JoAnn Carmin, an associate professor of environmental policy and planning at MIT, died on Tuesday after an extended illness. She was 56 years old.

Carmin had been on the faculty of MIT’s Department of Urban Studies and Planning since 2003. Her work broke new ground in examining the relationship between environmental problems and governmental actions. In particular, over the last decade Carmin studied the process through which cities around the world were responding to climate change.

Carmin’s research relied on intensive fieldwork in cities, and on pioneering global surveys about the responses of urban leaders. She conducted extensive research on urban planning for climate change in Durban, South Africa, and Quito, Ecuador, among other places, describing in detail how local officials either found effective new ways of pushing climate planning forward, or ran into significant challenges.

Carmin’s work showed that many of the metropolises with the most advanced planning for climate change were not in the wealthiest parts of the world, but rather were in regions that were already subject to extreme weather events, or had experienced resource problems tied to climate. This trend was also evident in the quantitative surveys she helped launch.

Carmin also looked closely at the relationships among local, state, and national governments, uncovering the sometimes-fraught circumstances in which urban leaders attempted to gain support for climate initiatives from the other levels of government. Leaders in many cities, Carmin told MIT News in 2012, “feel that national governments don’t understand the challenges they face.”

Carmin was also direct and outspoken on the significance of climate change and the uneven progress communities and countries were making in dealing with it. “The issue is really critical,” she told MIT News in 2012, adding that for cities actively confronting climate problems, “Just being able to initiate a program is a big first step, but sustaining it is a huge challenge.”

Carmin co-edited four books on politics and environmental issues; she also wrote or co-authored more than two dozen journal articles, as well as more than a dozen book chapters or published reports.

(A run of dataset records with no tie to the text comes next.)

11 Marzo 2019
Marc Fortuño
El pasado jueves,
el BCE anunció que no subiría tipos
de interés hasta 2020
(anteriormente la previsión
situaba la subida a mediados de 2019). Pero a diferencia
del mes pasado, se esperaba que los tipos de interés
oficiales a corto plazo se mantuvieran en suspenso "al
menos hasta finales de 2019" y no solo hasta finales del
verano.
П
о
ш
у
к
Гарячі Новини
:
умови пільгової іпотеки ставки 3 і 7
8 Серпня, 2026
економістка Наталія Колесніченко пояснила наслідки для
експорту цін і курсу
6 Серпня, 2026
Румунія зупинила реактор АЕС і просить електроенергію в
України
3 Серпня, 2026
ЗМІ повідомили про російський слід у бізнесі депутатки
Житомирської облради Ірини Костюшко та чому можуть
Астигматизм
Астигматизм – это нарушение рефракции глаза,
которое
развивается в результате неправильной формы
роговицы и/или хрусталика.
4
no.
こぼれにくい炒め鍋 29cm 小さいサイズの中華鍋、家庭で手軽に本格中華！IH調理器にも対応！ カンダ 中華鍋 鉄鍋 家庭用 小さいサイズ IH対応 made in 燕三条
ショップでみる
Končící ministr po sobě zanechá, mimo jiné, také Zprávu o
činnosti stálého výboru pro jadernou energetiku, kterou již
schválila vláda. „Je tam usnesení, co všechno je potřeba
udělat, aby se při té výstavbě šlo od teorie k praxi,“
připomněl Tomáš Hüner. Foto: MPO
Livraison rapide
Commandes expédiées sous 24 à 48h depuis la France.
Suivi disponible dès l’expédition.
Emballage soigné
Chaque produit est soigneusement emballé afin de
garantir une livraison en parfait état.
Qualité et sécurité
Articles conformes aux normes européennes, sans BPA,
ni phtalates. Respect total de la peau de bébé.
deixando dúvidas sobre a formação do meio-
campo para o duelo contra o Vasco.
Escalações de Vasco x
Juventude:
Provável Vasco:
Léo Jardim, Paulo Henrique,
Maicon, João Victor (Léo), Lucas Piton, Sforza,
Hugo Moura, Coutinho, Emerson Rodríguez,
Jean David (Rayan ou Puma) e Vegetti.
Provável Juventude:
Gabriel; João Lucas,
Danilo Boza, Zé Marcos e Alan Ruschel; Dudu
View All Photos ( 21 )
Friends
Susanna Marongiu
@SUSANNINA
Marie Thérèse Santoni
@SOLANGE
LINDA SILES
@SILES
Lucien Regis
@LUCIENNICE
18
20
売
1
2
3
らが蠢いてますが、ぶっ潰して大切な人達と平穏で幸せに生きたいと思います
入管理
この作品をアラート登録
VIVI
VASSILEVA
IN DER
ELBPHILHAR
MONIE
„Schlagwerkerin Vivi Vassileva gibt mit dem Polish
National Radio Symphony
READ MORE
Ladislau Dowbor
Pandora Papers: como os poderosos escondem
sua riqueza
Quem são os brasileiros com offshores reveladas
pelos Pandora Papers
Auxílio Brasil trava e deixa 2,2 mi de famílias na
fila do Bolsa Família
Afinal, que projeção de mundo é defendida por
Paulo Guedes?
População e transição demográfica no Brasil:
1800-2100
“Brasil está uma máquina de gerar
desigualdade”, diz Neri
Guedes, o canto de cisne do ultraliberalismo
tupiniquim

She gave talks and conference presentations at a wide variety of institutions on five continents, addressing audiences at universities and at organizations such as the World Bank.

Carmin also served as a lead author for a chapter of the U.S. National Climate Assessment, and for part of the Fifth Assessment Report of the Intergovernmental Panel on Climate Change, published in 2013.

“JoAnn was a friend and a close colleague,” said Eran Ben-Joseph, head of MIT’s Department of Urban Studies and Planning. “JoAnn quickly established herself as one of the world’s leading environmental sociologists. Her work on the role of social movements and institutions in shaping climate change policies has helped define climate-adaptation planning in cities across the world. She will be sorely missed.”

Carmin received her BS in 1990 from Cornell University, studying management and organizational behavior. She obtained an MS in management and organizational theory from Cornell in 1993, and received her PhD in 1999 from the University of North Carolina at Chapel Hill, in environmental policy and planning. Her dissertation was on environmental politics in the Czech Republic.

Before joining MIT in 2003, Carmin was an assistant professor at Virginia Tech and a visiting scholar at Duke University. At MIT, she was promoted to associate professor in 2006, and earned tenure in 2010.

Carmin was an active and energetic teacher who created classes at MIT on subjects including environmental justice; disaster vulnerability and resilience; urban climate adaptation; and rebuilding New Orleans in the aftermath of Hurricane Katrina. She served as a thesis advisor or reader for dozens of graduate students.

Carmin is survived by her sister, Cheryl Carmin, a professor at Ohio State University, and was close to many friends and colleagues. Donations in her memory can be made to the JoAnn Carmin Memorial Fund at MIT or to the World Wildlife Fund.

A liturgy and memorial service will be held on Thursday, July 17, at 7:00 p.m. at Shambhala Meditation Center of Boston, located at 646 Brookline St. in Brookline.